Even the sexy calendars – if there are no women engineers in the workshop to see and question this practice will anyone else make a fuss? Apparently not, because I know in some places this still goes on.

And if you feel like you have been overlooked for a project, or you get given all the less technical jobs, such as going to the Continuous Improvement meetings, investigating grievances, or overseeing the work experience kids, then it is really hard to pinpoint that as discrimination. These little things then get you side-lined – it looks like you are not really technical, not a real engineer because you never do any of the technical stuff. Can you see how this leads down a slippery slope that means you get overlooked for promotion?

If engineering courses are all taught by men, classes are full of boys and you would be the only girl, you have to have a lot of determination and confidence to continue with engineering. And very few girls have the role model of a mum, aunt or grandmother engineer. Very little has changed in 20 years and the only way it will is with gender quotas or specific schemes aimed at bringing women into the industry. Retaining them with equal pay, good promotion opportunities, flexible hours, respect, and valuing their contribution needs to happen now.

The Fawcett Society produced the Sex and Power Index which reveals that men dominate in every sector in the UK, not just engineering.
     The Index reveals that women make up just:  
       ·         6% of FTSE 100 CEOs
·         16.7% Supreme Court Justices
·         17.6% of national newspaper editors
·         26% of cabinet ministers
·        
32% of MPs
If the positions of power are dominated by men then you would think it would be up to them to change things. That’s not how change normally comes about though, because they are fairly happy or even oblivious to the status quo. Its women who need to re-write the script, by being aware and challenging situations. Its women who need to shine a light on their experiences. It’s the men they work with who can become more alert to the issues and support women in engineering roles. Sometimes it is hard for people to see that it is all the little things – like calling you “love”, that add to the full picture. By raising awareness in a non-confrontational way when something is unacceptable we can hopefully change attitudes. What do you think?

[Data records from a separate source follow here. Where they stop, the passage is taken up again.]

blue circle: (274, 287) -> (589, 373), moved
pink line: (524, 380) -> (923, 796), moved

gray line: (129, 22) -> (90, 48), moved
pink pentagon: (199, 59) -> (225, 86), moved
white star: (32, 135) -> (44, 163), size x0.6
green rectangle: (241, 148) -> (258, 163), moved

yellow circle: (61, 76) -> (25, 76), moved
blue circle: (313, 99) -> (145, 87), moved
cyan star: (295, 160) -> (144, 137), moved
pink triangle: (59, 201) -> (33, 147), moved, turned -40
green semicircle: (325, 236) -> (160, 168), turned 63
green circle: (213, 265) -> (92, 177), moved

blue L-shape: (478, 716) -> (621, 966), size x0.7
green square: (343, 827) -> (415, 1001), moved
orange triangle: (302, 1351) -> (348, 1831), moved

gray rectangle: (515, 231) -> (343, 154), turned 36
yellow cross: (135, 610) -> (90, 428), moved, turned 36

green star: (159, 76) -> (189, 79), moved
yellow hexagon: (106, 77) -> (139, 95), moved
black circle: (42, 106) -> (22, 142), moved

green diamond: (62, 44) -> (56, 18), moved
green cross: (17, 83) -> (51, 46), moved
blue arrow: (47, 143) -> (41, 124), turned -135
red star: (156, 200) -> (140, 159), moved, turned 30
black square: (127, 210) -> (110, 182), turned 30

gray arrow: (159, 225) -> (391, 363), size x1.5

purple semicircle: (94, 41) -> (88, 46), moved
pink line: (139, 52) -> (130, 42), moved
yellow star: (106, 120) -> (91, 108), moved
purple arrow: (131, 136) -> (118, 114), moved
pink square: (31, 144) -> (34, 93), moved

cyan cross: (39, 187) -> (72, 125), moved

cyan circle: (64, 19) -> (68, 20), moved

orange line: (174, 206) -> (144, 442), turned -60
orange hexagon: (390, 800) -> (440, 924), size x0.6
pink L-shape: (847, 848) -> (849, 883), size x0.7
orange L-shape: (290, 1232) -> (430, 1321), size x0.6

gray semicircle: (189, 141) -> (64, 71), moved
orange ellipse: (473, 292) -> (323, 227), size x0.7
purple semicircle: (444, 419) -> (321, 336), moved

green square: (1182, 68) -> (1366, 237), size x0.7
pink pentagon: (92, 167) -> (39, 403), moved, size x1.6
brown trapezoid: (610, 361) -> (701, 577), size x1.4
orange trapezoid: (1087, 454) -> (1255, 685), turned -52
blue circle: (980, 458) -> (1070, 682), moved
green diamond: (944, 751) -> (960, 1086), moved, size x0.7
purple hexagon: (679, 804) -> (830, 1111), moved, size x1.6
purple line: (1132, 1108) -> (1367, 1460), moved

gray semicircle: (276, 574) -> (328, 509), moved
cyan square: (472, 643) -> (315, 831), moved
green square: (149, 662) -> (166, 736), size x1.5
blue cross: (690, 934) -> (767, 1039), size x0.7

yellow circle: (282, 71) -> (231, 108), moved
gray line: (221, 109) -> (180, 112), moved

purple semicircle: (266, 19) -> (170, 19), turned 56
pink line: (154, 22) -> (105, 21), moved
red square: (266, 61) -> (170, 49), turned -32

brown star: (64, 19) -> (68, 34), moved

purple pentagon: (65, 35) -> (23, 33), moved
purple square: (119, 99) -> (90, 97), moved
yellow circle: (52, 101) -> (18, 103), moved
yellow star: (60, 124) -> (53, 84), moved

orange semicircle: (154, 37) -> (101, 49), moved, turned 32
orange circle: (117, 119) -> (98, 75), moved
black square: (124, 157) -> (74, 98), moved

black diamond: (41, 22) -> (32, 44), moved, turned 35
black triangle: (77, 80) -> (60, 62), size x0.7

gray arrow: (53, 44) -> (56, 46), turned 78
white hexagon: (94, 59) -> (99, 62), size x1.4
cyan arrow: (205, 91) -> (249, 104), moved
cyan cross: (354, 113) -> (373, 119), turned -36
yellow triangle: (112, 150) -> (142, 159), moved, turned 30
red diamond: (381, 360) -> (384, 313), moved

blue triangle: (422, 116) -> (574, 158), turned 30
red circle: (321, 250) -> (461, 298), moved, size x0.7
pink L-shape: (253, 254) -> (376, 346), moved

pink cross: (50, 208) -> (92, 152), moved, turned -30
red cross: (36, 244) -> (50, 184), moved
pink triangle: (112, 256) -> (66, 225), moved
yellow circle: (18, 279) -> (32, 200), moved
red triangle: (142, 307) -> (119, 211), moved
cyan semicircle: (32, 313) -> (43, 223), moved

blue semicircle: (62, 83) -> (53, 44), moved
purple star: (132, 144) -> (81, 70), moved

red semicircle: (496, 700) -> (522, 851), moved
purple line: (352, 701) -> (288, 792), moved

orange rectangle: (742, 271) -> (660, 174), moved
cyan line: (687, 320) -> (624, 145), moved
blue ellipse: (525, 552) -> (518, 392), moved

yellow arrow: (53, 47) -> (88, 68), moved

It is tiresome still facing the same prejudices 20 years down the road. I am asking myself if I can be bothered with working as an engineer still. But then if not me, with the experience to work through these issues and the strength to try and change them, then who? The new generation have a high expectation of being treated fairly, and being recruited and promoted on their merit, as they should. Let’s not let them down.

Women make up 51% of the UK population - we are the majority! If we can't be a loud enough voice for equality and change for women, then how much harder is it for minority groups to be heard?